Defence Research & Development Establishment
- Established: 1973
- Director: Dr. Manmohan Parida
- Address: New Campus: Jhansi Road, Gwalior-474 002, Old Campus: Tansen Rd., Gwalior-474 002
- Location: Gwalior, MP
- Operating agency: DRDO
- Website: https://www.drdo.gov.in/labs-and-establishments/defence-research-development-establishment-drde

= Defence Research and Development Establishment =

Indian defence laboratory of the Defence Research and Development Organisation (DRDO)

Defence Research & Development Establishment (DRDE) is an Indian defence laboratory of the Defence Research and Development Organisation (DRDO). Located in Gwalior, it is primarily involved in the research and development of detection and protection against toxic chemical and biological agents. DRDE is organised under the Life Sciences Directorate of DRDO. The present director of DRDE is Dr. Manmohan Parida.

== History ==
In 1924, the Maharaja of Gwalior established a research laboratory to explore forest products and mineral resources. In 1947, the Jiwaji Industrial Research Laboratory (as the lab was known) was inaugurated by C. Rajagopalachari, the then Governor General of India. In 1966, it was taken over by the Ministry of Defence. As its research activities expanded, in 1973, JIRL was made a separate laboratory, and renamed as Defence Research & Development Establishment (DRDE).

Advanced Biological Defence Research Centre (ABDRC) was established, in 2021, under DRDE as a Biosafety level 4 laboratory that will work on highly contagious virus, their effects on human being, and developing safeguards. In 2024, DRDE inaugurated a second Biosafety level 4 laboratory.

== Area of work ==
DRDE is the primary defence laboratory involved in the development of NBC detection and protection systems.
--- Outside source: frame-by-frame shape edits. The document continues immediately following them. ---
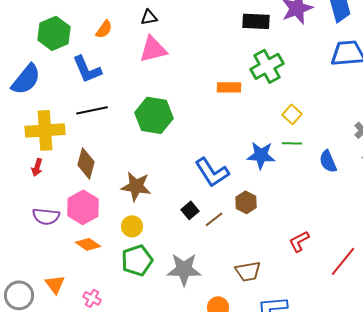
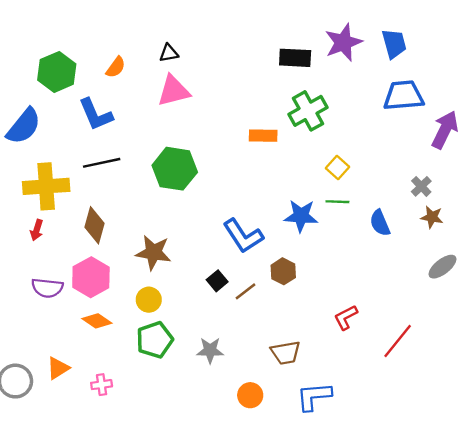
gray star: (184, 269) -> (210, 350), size x0.7
orange triangle: (55, 284) -> (58, 368), turned 35
pink cross: (92, 298) -> (102, 385), turned -36

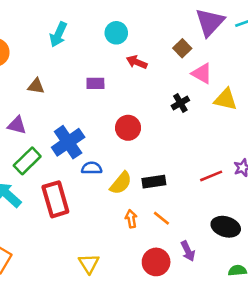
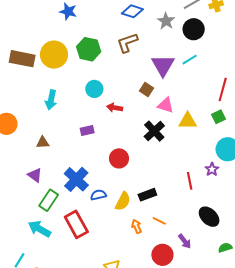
black cross: (180, 103) -> (154, 131), size x1.5
purple triangle: (17, 125) -> (35, 175), turned 35
red line: (211, 176) -> (190, 181), turned -66
black ellipse: (226, 227) -> (209, 217), turned 40

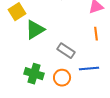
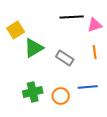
gray rectangle: (66, 51) -> (65, 58), moved
green cross: (34, 74) -> (33, 92), turned -30

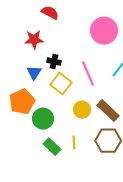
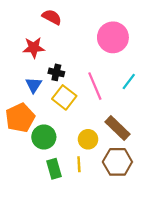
yellow circle: (82, 110) -> (88, 139), moved
green rectangle: (52, 147) -> (54, 169), turned 30

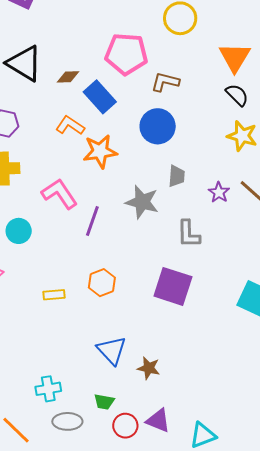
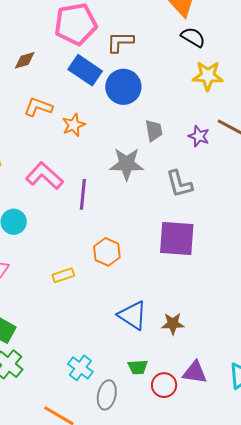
blue rectangle: (100, 97) -> (85, 70), moved
orange star: (100, 151) -> (74, 125), size x0.7
cyan cross: (48, 389) -> (80, 368), turned -30
gray ellipse: (67, 421) -> (107, 395), turned -64

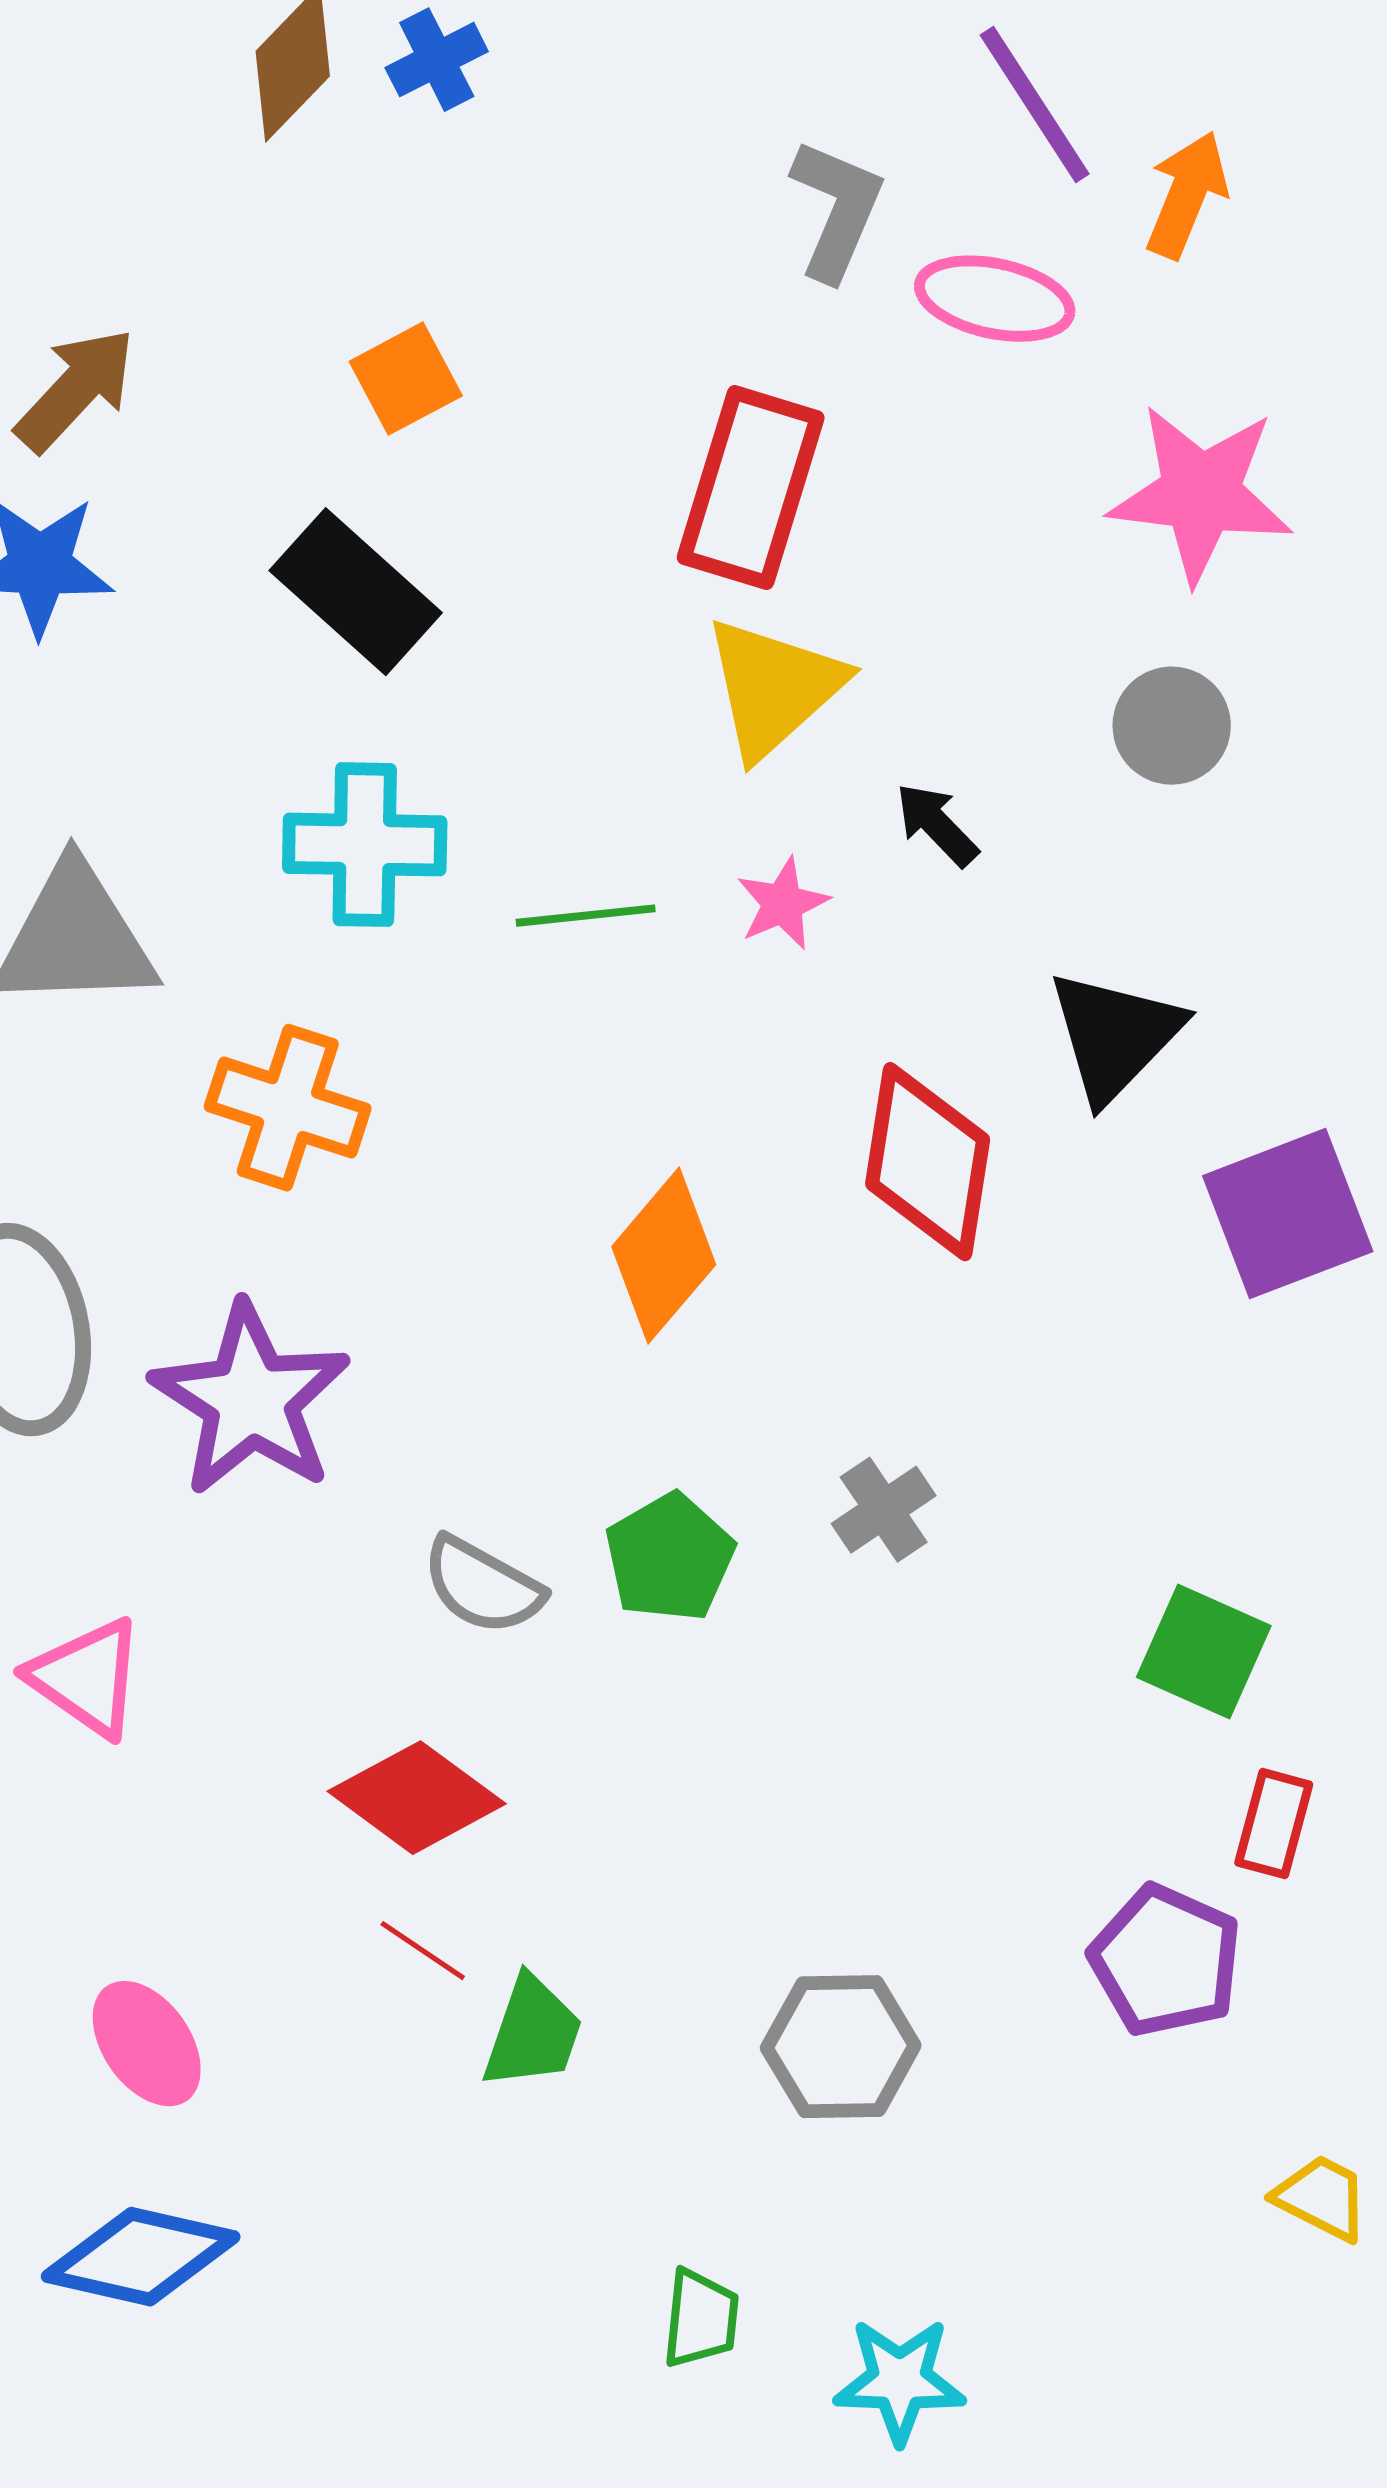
It conducts research in the fields of biochemistry, microbiology, biotechnology, virology and toxicology. It conducts safety and toxicological evaluations of hazardous chemicals and materials.

It also develops rapid diagnostic tests for pathogens and investigates preventive measures for the control of diseases. To protect from chemical weapons, it also conducts research in the area of detection, protection and decontamination of hazardous chemicals.

Research and development activities at DRDO cover important demarcated disciplines like aeronautics, rockets and missiles, electronics and instrumentation, combat vehicles, engineering, naval systems, armament technology including explosives research, terrain research, advanced computing, artificial intelligence, robotics, works study, systems analysis and life sciences including high-altitude agriculture, physiology, food technology and nuclear medicine. In addition to undertaking research and development activities, DRDO also assists the Services by rendering technical advice regarding formulation of requirements, evaluation of systems to be acquired, fire and explosive safety and mathematical and statistical analysis of operational problems.

DRDO offers specialised training at its two premier training institutions called Institute of Armament Technology, Pune and Defence Institute of Work Study, Mussoorie. The courses at these institutions have been evolved primarily to meet the needs of DRDO, Department of Defence Production and Supplies and the three Services.

== Projects and Products ==

=== Technologies for Civilian use ===
As a by-product of its research, the lab also develops civilian applications of biotechnology, especially in human waste disposal, disease control, pest control, etc. As is common with DRDO laboratories, many of the technologies developed by DRDE are available for civil use and have been transferred to private sector.

Technologies transferred to the civilian sector include diagnostic kits/systems for Anthrax, Dengue, Plague, Malaria, and other infections. It has also developed insecticides, pest repellents and water quality testing and purification kits. Its major thrust area is defence against Bio-Terrorism, including chemicals agents like Sarin and biological agents like Botulinum neurotoxin.

In 2022, bio-toilets developed by the DRDE began to be installed in Indian Railways' passenger coaches.